Über Zähne

Meine Großmutter vom Land ließ sich mit fünfzig alle verbleibenden Zähne ziehen. Sie hatte dann ein Gebiss, eines dieser wenig raffinierten, von außen sichtbaren Gestelle mit blendend weißem Kunstzahn. Nie sah ich sie ohne, und ich hatte sie nicht einmal kennengelernt mit ihren eigentlichen Zähnen. Für sie war der Körper etwas, das am besten war, wenn er keinen Ärger machte. Es war dieselbe Oma, die einmal meine Hand auf den Herd legte.

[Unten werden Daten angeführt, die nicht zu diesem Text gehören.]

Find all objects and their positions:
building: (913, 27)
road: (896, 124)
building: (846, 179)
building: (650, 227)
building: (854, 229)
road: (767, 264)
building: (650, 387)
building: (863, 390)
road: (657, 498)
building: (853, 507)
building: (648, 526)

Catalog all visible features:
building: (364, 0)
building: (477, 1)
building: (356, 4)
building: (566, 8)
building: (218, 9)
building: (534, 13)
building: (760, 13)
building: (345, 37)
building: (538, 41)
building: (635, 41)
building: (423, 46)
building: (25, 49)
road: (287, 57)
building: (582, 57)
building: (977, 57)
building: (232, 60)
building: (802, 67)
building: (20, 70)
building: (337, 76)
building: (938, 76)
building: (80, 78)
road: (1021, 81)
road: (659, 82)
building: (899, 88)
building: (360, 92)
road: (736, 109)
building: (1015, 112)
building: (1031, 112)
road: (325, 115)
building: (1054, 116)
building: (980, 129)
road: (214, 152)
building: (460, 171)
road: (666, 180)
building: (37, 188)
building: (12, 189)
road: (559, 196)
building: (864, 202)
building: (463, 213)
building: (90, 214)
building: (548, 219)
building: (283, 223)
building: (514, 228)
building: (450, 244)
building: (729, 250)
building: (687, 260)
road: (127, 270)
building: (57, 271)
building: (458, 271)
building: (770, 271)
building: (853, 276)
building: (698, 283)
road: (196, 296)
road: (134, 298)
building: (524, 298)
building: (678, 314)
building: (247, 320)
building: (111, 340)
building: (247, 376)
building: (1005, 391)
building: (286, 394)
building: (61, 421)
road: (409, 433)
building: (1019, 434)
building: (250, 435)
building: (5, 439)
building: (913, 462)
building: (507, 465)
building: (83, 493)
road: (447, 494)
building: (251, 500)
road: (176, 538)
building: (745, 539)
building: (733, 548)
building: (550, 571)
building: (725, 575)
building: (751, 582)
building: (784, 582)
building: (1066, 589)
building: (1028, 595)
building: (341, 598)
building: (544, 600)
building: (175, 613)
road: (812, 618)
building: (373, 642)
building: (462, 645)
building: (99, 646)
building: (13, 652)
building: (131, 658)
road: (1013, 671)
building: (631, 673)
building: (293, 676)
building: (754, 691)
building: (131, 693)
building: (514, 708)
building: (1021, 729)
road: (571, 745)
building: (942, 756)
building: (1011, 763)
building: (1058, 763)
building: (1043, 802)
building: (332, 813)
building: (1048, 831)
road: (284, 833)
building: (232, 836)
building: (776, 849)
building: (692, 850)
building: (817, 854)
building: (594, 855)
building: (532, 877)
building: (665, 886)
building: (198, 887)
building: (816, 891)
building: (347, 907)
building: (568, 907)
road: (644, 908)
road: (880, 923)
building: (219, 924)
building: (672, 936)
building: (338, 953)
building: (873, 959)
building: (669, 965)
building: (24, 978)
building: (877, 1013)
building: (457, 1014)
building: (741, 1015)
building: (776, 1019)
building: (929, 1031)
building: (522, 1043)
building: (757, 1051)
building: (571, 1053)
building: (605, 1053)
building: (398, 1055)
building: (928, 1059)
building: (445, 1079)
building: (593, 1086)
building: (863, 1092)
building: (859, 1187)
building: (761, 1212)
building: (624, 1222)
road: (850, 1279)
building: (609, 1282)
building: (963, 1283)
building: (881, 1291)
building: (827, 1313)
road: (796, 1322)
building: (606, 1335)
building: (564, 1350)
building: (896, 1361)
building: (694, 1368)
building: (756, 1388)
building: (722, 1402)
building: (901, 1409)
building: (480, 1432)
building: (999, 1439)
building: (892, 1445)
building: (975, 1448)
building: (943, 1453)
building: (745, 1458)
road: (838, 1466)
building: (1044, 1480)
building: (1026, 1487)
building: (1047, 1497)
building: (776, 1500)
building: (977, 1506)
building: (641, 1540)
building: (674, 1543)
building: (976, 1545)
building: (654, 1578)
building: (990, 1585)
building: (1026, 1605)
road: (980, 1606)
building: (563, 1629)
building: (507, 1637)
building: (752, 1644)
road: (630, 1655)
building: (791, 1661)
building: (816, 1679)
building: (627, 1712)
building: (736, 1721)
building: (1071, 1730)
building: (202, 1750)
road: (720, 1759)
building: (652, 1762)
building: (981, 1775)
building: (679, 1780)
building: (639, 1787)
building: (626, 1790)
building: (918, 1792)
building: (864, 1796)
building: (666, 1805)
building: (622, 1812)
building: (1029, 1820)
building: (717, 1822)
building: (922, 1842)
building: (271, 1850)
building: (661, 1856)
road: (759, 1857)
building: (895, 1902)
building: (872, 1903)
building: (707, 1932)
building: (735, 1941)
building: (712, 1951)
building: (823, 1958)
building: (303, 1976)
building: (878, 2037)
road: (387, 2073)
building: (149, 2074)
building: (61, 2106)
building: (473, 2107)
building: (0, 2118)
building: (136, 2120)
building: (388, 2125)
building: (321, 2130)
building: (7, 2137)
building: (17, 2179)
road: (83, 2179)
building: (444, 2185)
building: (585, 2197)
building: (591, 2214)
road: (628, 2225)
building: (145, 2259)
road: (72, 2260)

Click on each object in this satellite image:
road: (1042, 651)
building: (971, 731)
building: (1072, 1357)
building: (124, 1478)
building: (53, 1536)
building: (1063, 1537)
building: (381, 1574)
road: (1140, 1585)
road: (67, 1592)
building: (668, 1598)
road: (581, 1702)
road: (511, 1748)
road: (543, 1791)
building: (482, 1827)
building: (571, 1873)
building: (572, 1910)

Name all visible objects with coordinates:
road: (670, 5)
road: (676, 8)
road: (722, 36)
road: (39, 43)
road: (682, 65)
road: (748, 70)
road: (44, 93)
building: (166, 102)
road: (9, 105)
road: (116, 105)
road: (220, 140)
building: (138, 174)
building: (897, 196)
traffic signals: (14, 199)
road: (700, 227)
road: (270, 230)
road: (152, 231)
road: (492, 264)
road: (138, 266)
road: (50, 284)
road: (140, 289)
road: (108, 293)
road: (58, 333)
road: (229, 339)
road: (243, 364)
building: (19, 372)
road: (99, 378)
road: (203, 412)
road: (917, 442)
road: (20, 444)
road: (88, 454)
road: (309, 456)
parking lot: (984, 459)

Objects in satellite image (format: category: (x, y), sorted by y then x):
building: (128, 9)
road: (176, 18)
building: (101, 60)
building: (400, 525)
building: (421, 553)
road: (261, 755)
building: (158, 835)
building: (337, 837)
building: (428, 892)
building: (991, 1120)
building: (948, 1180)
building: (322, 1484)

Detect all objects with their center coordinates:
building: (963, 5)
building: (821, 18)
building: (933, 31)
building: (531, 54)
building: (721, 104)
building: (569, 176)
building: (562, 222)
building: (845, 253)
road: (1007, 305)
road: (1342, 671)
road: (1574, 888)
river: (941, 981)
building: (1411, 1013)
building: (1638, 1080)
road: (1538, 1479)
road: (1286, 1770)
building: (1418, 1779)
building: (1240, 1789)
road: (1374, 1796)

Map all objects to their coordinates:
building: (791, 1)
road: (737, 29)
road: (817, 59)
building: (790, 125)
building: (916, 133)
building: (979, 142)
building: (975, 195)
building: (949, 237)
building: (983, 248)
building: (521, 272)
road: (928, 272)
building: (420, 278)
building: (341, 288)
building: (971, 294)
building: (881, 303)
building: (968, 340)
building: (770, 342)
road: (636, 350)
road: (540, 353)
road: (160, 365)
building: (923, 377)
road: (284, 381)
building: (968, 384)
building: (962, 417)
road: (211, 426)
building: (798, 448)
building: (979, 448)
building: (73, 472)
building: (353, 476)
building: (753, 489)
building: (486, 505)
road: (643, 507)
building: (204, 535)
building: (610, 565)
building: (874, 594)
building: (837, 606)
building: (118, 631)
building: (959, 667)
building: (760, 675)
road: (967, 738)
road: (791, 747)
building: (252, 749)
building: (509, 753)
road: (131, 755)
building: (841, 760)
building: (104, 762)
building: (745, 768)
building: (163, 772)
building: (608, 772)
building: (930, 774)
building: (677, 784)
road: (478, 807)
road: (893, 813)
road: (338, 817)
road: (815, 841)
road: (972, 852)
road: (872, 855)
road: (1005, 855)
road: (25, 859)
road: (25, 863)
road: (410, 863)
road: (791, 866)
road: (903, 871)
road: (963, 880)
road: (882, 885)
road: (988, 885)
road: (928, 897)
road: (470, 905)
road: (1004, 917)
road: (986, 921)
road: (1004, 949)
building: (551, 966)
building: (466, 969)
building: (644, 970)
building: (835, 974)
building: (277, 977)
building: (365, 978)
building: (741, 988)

Ich zog sie schreiend weg und hatte Verbrennungen. Sie war nicht böse, sie hatte mir die Gefahr des heißen Herdes konkret und am eigenen Körper nahebringen wollen. Auf die Herdplatten legte sie ein Tuch meiner Mutter, das sie zerschnitten hatte. Es war aus Afrika und zeigte leuchtende Muster, wie sie damals, in den Siebzigern, unter Linken und Hippies besonders angesehen waren. Wenn wir bei ihr waren, schenkte sie uns Süßigkeiten, sie waren immer auf dem Bücherregal, in dem Wohin der Stier Europa trug in der Mitte stand, man musste sich recken, überstrecken, um die Riegel aus einem kleinen Korb zu fischen.